Northern Ireland

Attorney General asks PPS to order new New Lodge Six investigation

Attorney General John Larkin
Attorney General John Larkin

The Attorney General John Larkin has asked the Public Prosectition Service to order a fresh investigation into the killing of six men in north Belfast 45 years ago.

The victims died during two separate shooting incidents in the New Lodge district in February 1973.

Three of the men were members of the IRA but were not involved in republican activities at the time.

Last year the families of some of those killed asked the attorney general John Larkin for a new inquest.

Now in a letter to Relatives for Justice a solicitor at his office has said Mr Larkin “considers there was no adequate criminal justice investigation at the time”.

The official said that Mr Larkin “does not think that directing an inquest now would contribute materially to identifying and punishing the perpetrator or perpetrators of these killings or be otherwise advisable”.

He said Mr Larkin is of the view that “the better course of action” is to ask the Director of Public Prosecutions to use his power to “require the chief constable to investigate”.

Relatives believe that an undercover British army unit known as the Military Research Force (MRF) may have been involved in killing two of the men, IRA members James Sloan (19) and James McCann (19).

Loyalists were originally suspected of involvement in the drive-by gun attack on the pair as they stood outside a bar at the top of the New Lodge Road.

Another IRA man, Tony Campbell (19) was shot dead a short time later at the junction of New Lodge Road and Edlingham Street along with three other local men John Loughran (35), Brendan Maguire (32), and Ambrose Hardy (26).
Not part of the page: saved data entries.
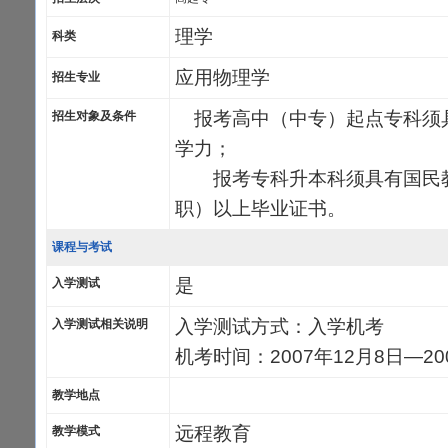
理学
科类
应用物理学
招生专业
报考高中（中专）起点专科须
招生对象及条件
学力；
报考专科升本科须具有国民教
职）以上毕业证书。
课程与考试
是
入学测试
入学测试方式：入学机考
入学测试相关说明
机考时间：2007年12月8日—20
教学地点
远程教育
教学模式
Mr Hardy was shot in the head after he emerged from a bar while waving a white cloth and John Loughran was killed after leaving the safety of his home to help the injured.

Mr Hardy’s sister Rosaleen Beattie last night said his death was “devastating” for her family.

“We hope everything goes well and we get justice at the end of the day,” she said. “

RFJ spokesman Mike Ritchie said relatives will now be seeking a meeting with the DPP.

“The feeling is this is a good development,” he said.